La ministre belge de la Justice doit rencontrer son homologue marocain, Abdellatif Ouahbi, afin d’examiner plusieurs dossiers liés à la coopération pénale, à l’entraide judiciaire et à la sécurité. Bruxelles souhaite notamment accélérer les procédures permettant aux détenus marocains de purger leur peine dans leur pays d’origine, une mesure présentée comme un moyen de réduire la pression sur les établissements pénitentiaires belges.
Selon les autorités belges, près de 10 % de la population carcérale du pays est de nationalité marocaine. Plusieurs dossiers de transfèrement ont déjà été constitués ces derniers mois dans le cadre des accords de coopération existants entre les deux États.
La visite s’inscrit toutefois dans un agenda plus large. Les deux ministres doivent également aborder la lutte contre les réseaux internationaux de trafic de stupéfiants, le blanchiment d’argent et les mécanismes destinés à renforcer l’échange d’informations entre les autorités judiciaires des deux pays.
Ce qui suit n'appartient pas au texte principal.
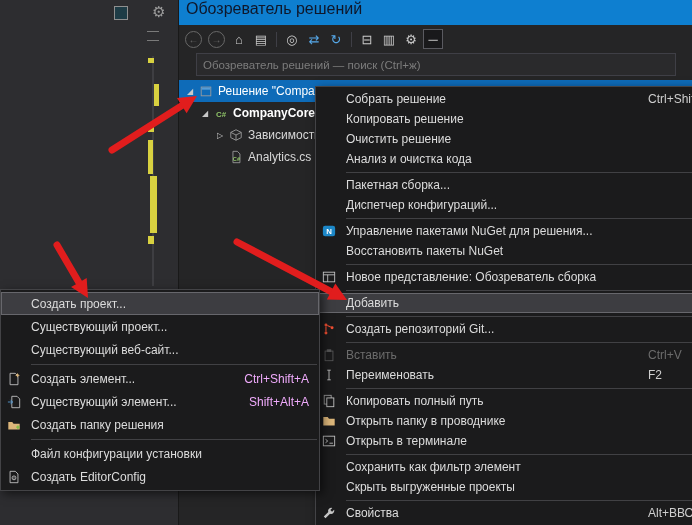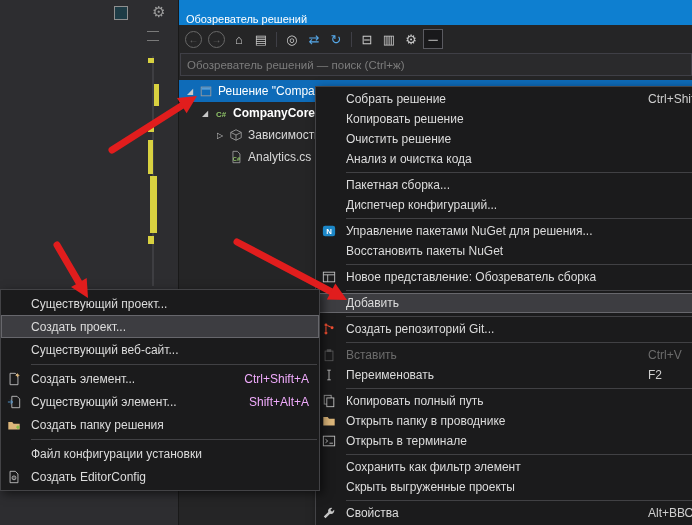--- a/index.html
+++ b/index.html
@@ -9,29 +9,29 @@
   
   .left-pane{position:absolute;left:0;top:0;width:178px;height:100%;background:#2d2d30}
   .win-chip{position:absolute;left:114px;top:6px;width:12px;height:12px;border:1px solid #8f8f8f;background:#1e3c46}
   .gear{position:absolute;left:152px;top:3px;font-size:15px;color:#9b9b9b}
   .split-handle{position:absolute;left:147px;top:31px;width:12px;height:8px;border-top:1px solid #7a7a7a;border-bottom:1px solid #7a7a7a}
   .scroll-line{position:absolute;left:152px;top:56px;width:2px;height:230px;background:#3e3e42}
   .marker{position:absolute}
 
   
   .se-panel{position:absolute;left:178px;top:0;width:514px;height:100%;background:#252526;border-left:1px solid #191919}
-  .se-title{height:25px;display:flex;align-items:flex-end;padding-left:7px;color:#ffffff;font-size:11px}
+  .se-title{height:25px;display:flex;align-items:flex-start;padding-left:7px;color:#0f172a;font-size:16px}
   .se-toolbar{height:28px;display:flex;align-items:center;padding:0 4px;gap:2px;background:#252526}
   .tb-btn{width:20px;height:20px;display:flex;align-items:center;justify-content:center;color:#c8c8c8;font-size:13px}
   .tb-btn.circle{width:15px;height:15px;border:1px solid currentColor;border-radius:50%;font-size:10px;margin:2px}
   .tb-btn.dim{color:#686868}
   .tb-btn.blue{color:#56a8e8}
   .tb-btn.pressed{background:#19191b;border:1px solid #5a5a60;width:18px;height:18px}
   .tb-sep{width:1px;height:15px;background:#3f3f46;margin:0 3px}
-  .se-search-wrap{margin:0 1px;height:21px;border:1px solid #3f3f46;background:#2a2a2c;display:flex;align-items:center}
+  .se-search-wrap{margin:0 17px;height:21px;border:1px solid #3f3f46;background:#2a2a2c;display:flex;align-items:center}
   .se-search{flex:1;background:transparent;border:none;outline:none;color:#9a9a9a;font-size:11.5px;padding:0 6px;font-family:inherit}
   .se-search::placeholder{color:#7c7c7c;opacity:1}
 
   
   .se-tree{padding-top:4px}
   .tree-row{display:flex;align-items:center;height:22px;color:#d8d8d8;white-space:nowrap}
   .twisty{width:14px;min-width:14px;font-size:8px;color:#c8c8c8;display:flex;justify-content:center}
   .t-icon{width:18px;min-width:18px;display:flex;justify-content:center;align-items:center}
   .t-label{padding-left:3px}
   .t-label.bold{font-weight:bold;color:#fff}
@@ -273,27 +273,27 @@
         <span class="mi-gutter">
           <svg viewBox="0 0 16 16" width="14" height="14">
             <path d="M13.8 4.2 11.5 6.5 9.5 4.5l2.3-2.3a3.6 3.6 0 0 0-4.6 4.6L2 12l2 2 5.2-5.2a3.6 3.6 0 0 0 4.6-4.6z" fill="#c5c5c5"></path>
           </svg>
         </span>
         <span class="mi-label">Свойства</span>
         <span class="mi-shortcut">Alt+ВВО</span>
       </div>
     </div>
   <div class="menu add-submenu" id="sub">
+      <div class="menu-item highlighted">
+        <span class="mi-gutter"></span>
+        <span class="mi-label">Создать проект...</span>
+      </div>
       <div class="menu-item">
         <span class="mi-gutter"></span>
         <span class="mi-label">Существующий проект...</span>
-      </div>
-      <div class="menu-item highlighted">
-        <span class="mi-gutter"></span>
-        <span class="mi-label">Создать проект...</span>
       </div>
       <div class="menu-item">
         <span class="mi-gutter"></span>
         <span class="mi-label">Существующий веб-сайт...</span>
       </div>
       <div class="menu-sep"></div>
       <div class="menu-item">
         <span class="mi-gutter">
           <svg viewBox="0 0 16 16" width="14" height="14">
             <path d="M3.5 1.5h6l3 3v10h-9z" fill="none" stroke="#c5c5c5"></path>

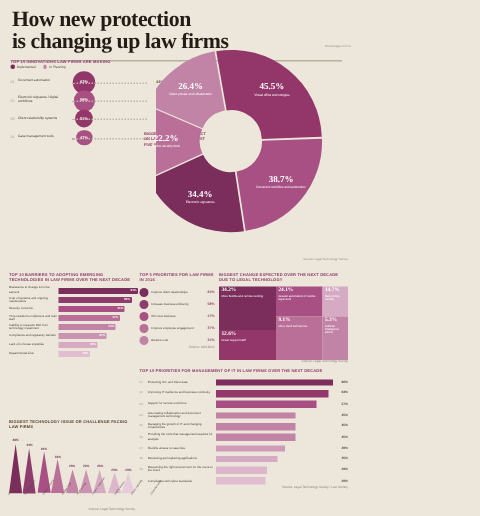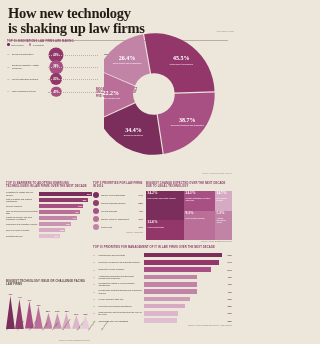--- a/index.html
+++ b/index.html
@@ -140,22 +140,22 @@
   .bbbar{height:4.6px;}
   .bbval{font-size:2.2px;font-weight:bold;color:#5a4636;width:9px;flex:none;text-align:right;}
 </style>
 </head>
 <body>
 
 <div class="poster">
 
   <div class="header">
     <h1 class="title">
-      <span>How new technology</span><br>
-      <span>is shaking up law firms</span>
+      <span>How new protection</span><br>
+      <span>is changing up law firms</span>
     </h1>
     <div class="title-rule"></div>
   </div>
 
   <div class="bubbles">
     <div class="sec-head">TOP 10 INNOVATIONS LAW FIRMS ARE MAKING</div>
     <div class="legend">
       <div class="legend-item">
         <span class="legend-dot" style="background:#7b2d5c"></span>
         <span class="legend-txt">Implemented</span>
Les discussions devraient également porter sur les procédures de saisie et de confiscation des avoirs criminels, considérées comme un levier essentiel pour affaiblir les organisations criminelles opérant entre l’Europe et l’Afrique du Nord. Les autorités belges souhaitent approfondir la coopération juridique dans ce domaine afin d’améliorer l’efficacité des enquêtes transfrontalières.
La collaboration entre Rabat et Bruxelles sur les questions judiciaires remonte à plusieurs décennies. Des accords successifs ont progressivement élargi les possibilités de transfèrement des détenus et renforcé les mécanismes d’assistance pénale mutuelle, dans un contexte marqué par l’intensification de la lutte contre les réseaux criminels internationaux.
Cette visite intervient alors que le Maroc multiplie les opérations visant des individus recherchés par plusieurs pays européens, consolidant ainsi son rôle de partenaire stratégique dans les dispositifs internationaux de sécurité et de coopération judiciaire.